Income Tax Planning for Divorced Spouses

 

The Tax Cuts and Jobs Act of 2017 repealed Internal Revenue Code Sections 215 and 682, both of which were important income tax provisions with respect to divorced and divorcing spouses.

Previously, under IRC Sections 71(a) and 215(a), any alimony paid pursuant to a decree of divorce, as well as any spousal maintenance paid pursuant to a divorce and/or separation agreement, was income to the recipient and deductible by the payor. The payor could deduct such payments above the line without needing to itemize deductions, and the income tax liability for each such payment was shifted to the recipient.

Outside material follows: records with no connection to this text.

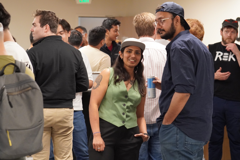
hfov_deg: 18.2
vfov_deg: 12.2
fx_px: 750
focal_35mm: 112
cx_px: 120
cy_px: 80
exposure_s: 1/160
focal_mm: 75
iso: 2500
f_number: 4
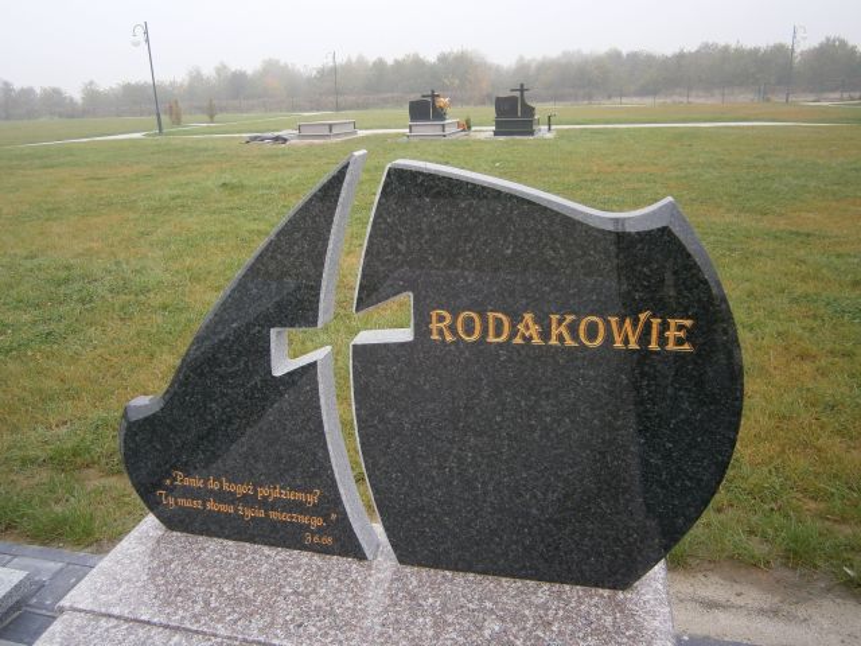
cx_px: 430
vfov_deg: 53.1
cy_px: 323
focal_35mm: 26
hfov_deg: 67.3
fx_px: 647
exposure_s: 1/200
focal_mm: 4.7
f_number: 2.8
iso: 80
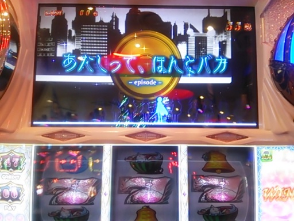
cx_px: 147
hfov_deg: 60.0
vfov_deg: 46.8
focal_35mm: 30
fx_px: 255
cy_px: 110
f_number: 1.94
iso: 125
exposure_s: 1/44
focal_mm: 4.06
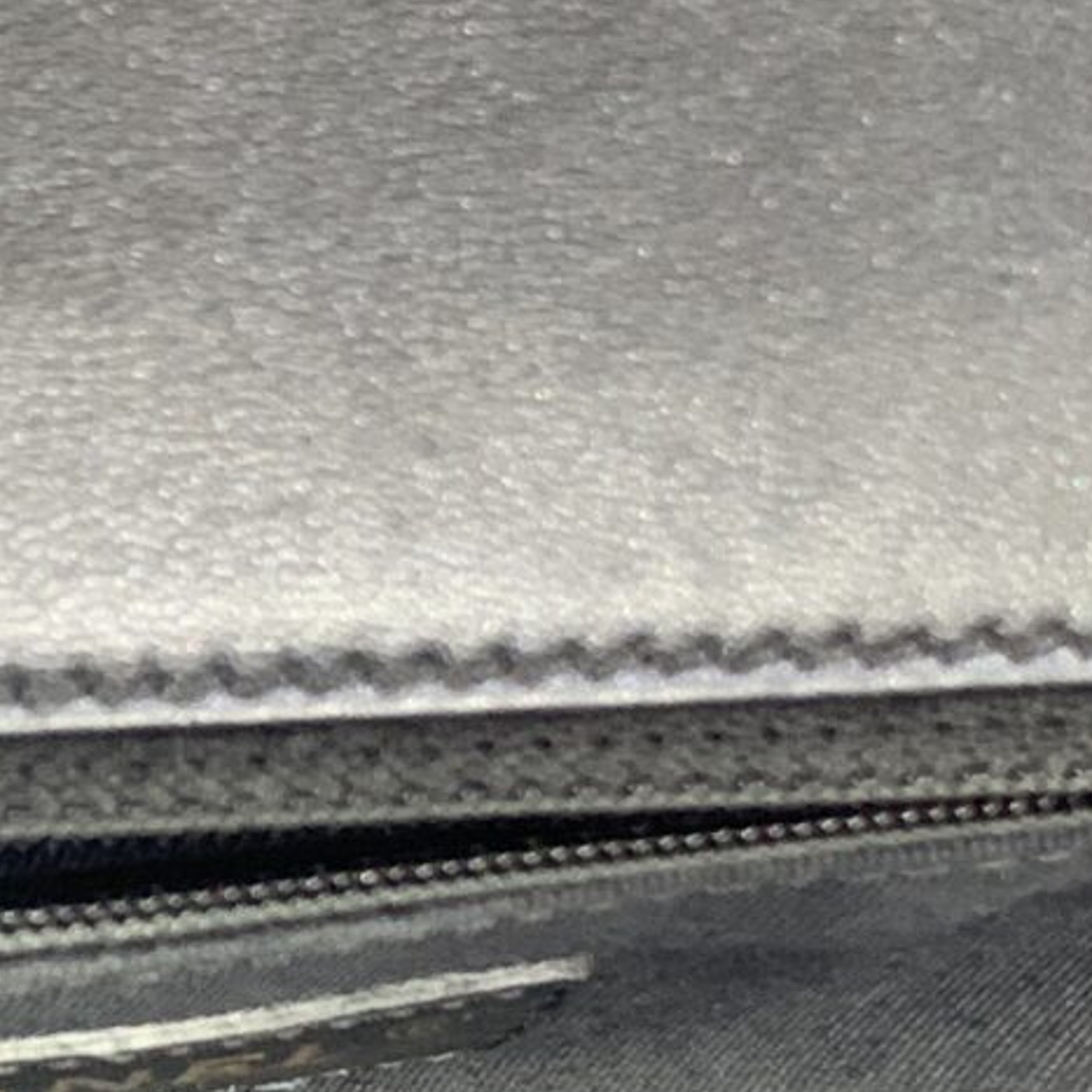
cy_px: 711
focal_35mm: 126
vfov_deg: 13.8
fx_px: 4497
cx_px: -224
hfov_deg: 13.5
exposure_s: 1/35
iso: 400
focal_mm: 4.25
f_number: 1.8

In addition, under IRC Section 682(a), if a payor created a trust for the benefit of a recipient, then on legal separation or divorce, the recipient was required to include any income (other than capital gains) earned by such trust in the recipient’s gross income. Without the relief provided, such trust income would have continued to be includible in the gross income of the payor. Once again, under the current law, the income tax liability on monies received by the recipient was shifted to the recipient.

The income tax provisions in the current law generally provided a net overall benefit to the family, as the income tax rates for payors were generally higher than those of recipients. To raise more revenue, Congress repealed both of the foregoing sections in the IRC when it passed the 2017 Act. As a result, a payor will no longer be able to deduct alimony payments if such payments are made under a decree issued or modified, or an agreement created or modified, on or after Jan. 1, 2019. Further, the income tax liability for any new trust established by a payor for the benefit of a recipient who subsequently separates or divorces on or after Jan. 1, 2019 will remain with the payor.

Given the new law, practitioners will need to consider alternative ways to deal with the changing income tax landscape for divorcing spouses. If an agreement is created and/or modified in 2019 or beyond, the income tax impact on the parties must be considered in a new light during the negotiation and drafting of the agreement.

Separate or divorce in 2018. Because the repeal of the current law doesn’t go into effect until 2019, existing agreements and those executed or modified in 2018 shouldn’t be affected by the new rules, even if a court decree confirming the terms of the agreement is entered after Jan. 1, 2019 (Treasury Regulations Section 1.71-1T(e)). Any 2018 agreement should make clear that the income tax burden won’t shift to the payor in 2019, despite the provisions of the 2017 Act.

Include automatic reimbursement for the payor spouse. Going forward, a 2019 agreement could include a reimbursement provision for the increase in federal income taxes that the payor has to pay in a given calendar year. The reimbursement provision could impose a liability on the recipient to reimburse the payor for the difference between: (1) the federal income taxes the payor would have paid if IRC Section 682 was still in effect, and (2) the federal income taxes that the payor ultimately paid for such calendar year.

Renegotiate. When modifying an existing agreement in whole or in part, the parties may wish to consider restructuring the agreement to maintain the status quo with regard to the overall payments made to the recipient and the Internal Revenue Service.

Spousal trusts. Spousal trusts created or modified in 2018 don’t appear to be affected by the 2017 Act. However, beginning in 2019, IRC Sections 672(e) and 677(a) will require the payor/grantor to pay the income taxes for trusts that are created or modified in 2019 or beyond. Therefore, if the parties wish to modify the terms of an existing spousal trust, it may be preferable to distribute the assets held in the spousal trust to an entirely new trust for the benefit of the recipient ex-spouse that qualifies as a non-grantor trust with regard to the payor.

Section 682 has been in place for many years and has generally provided overall income tax relief for a divorcing family at a time in life when budgets are often stretched tight due to the need to support two separate households. That relief has been arbitrarily repealed, and it isn’t clear how the repeal will apply to existing trusts that are subsequently decanted modifications to agreements such as those related to visitation or custody that are unrelated to income tax issues and the effect of Section 672(e) and 677 on new trusts created for ex-spouses and funded with existing spousal trust assets.

Practitioners need to reconsider all of the ways in which income taxes are allocated between divorcing spouses. Any modification of an existing agreement or spousal trust may have unintended income tax consequences. The Department of the Treasury and the IRS have requested comments from the public on whether guidance is needed regarding the application of Sections 672(e) and 677 following a divorce or separation in light of the repeal of Section 682.

Concerned practitioners should urge the IRS to provide regulations exempting unrelated modifications, decanted trusts and existing trust distributions from the onerous impact of the 2017 Act on divorced spouses.